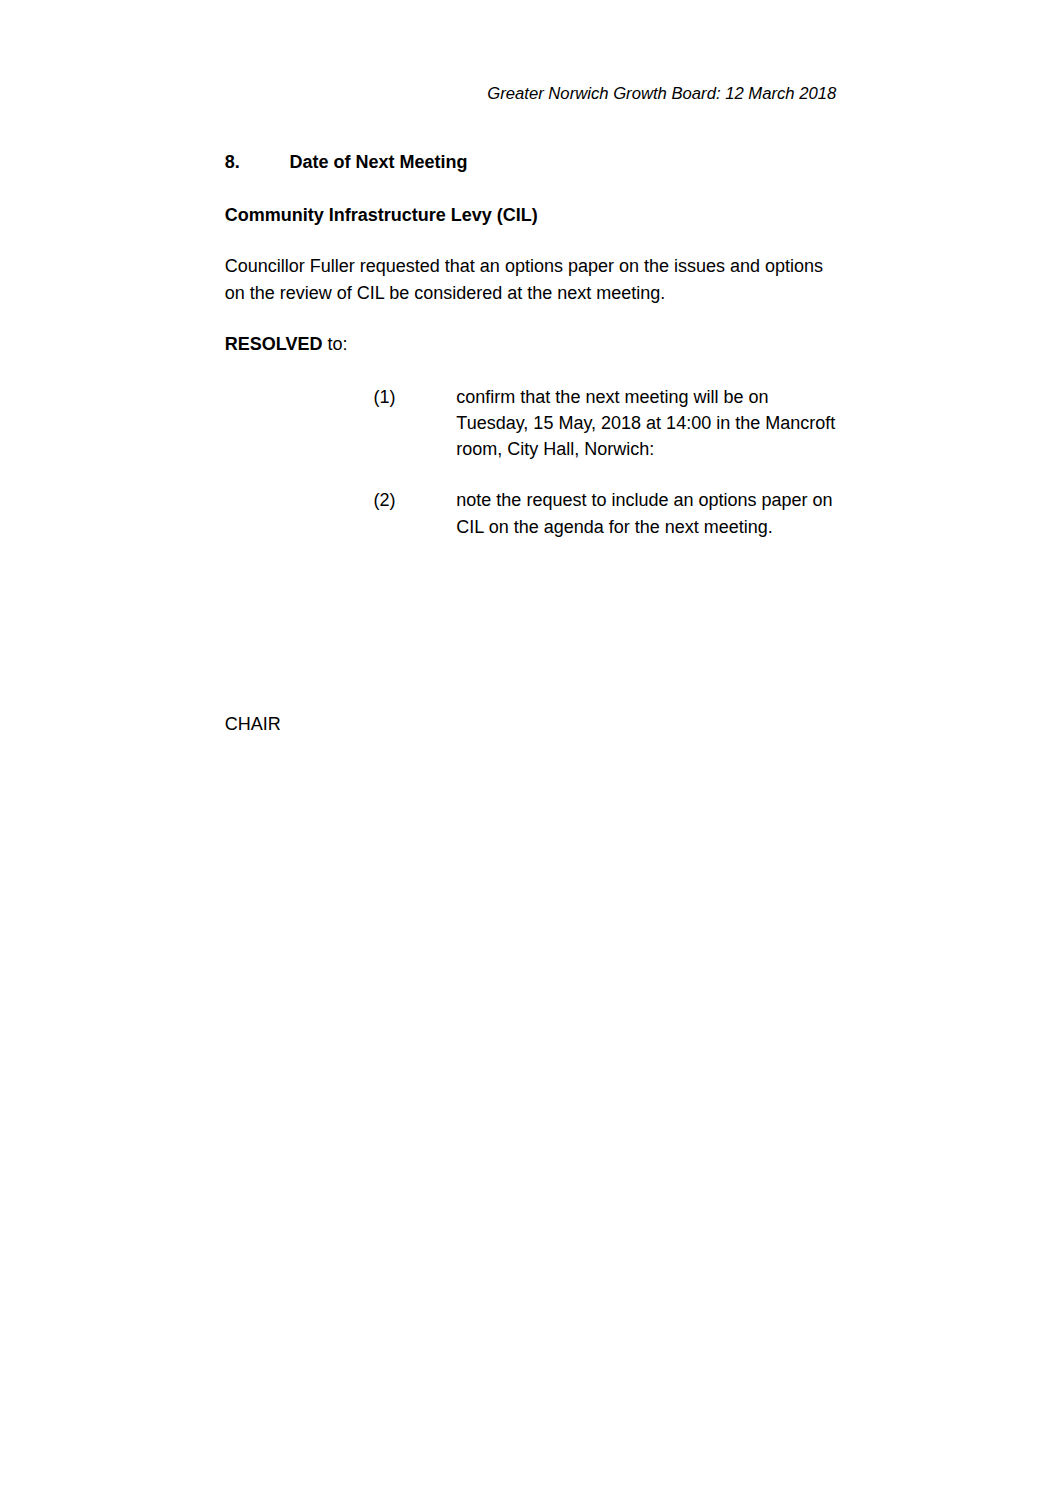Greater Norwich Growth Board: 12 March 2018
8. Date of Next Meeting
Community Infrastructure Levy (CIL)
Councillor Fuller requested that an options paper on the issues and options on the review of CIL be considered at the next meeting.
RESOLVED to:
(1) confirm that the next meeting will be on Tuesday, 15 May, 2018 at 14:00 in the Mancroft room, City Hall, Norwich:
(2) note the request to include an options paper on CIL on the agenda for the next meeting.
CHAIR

════════════════

Task goal — Retype, without any change, the lines from the one containing "(2) note the" through the final line of the material above, and no others.

Solution —
(2) note the request to include an options paper on CIL on the agenda for the next meeting.
CHAIR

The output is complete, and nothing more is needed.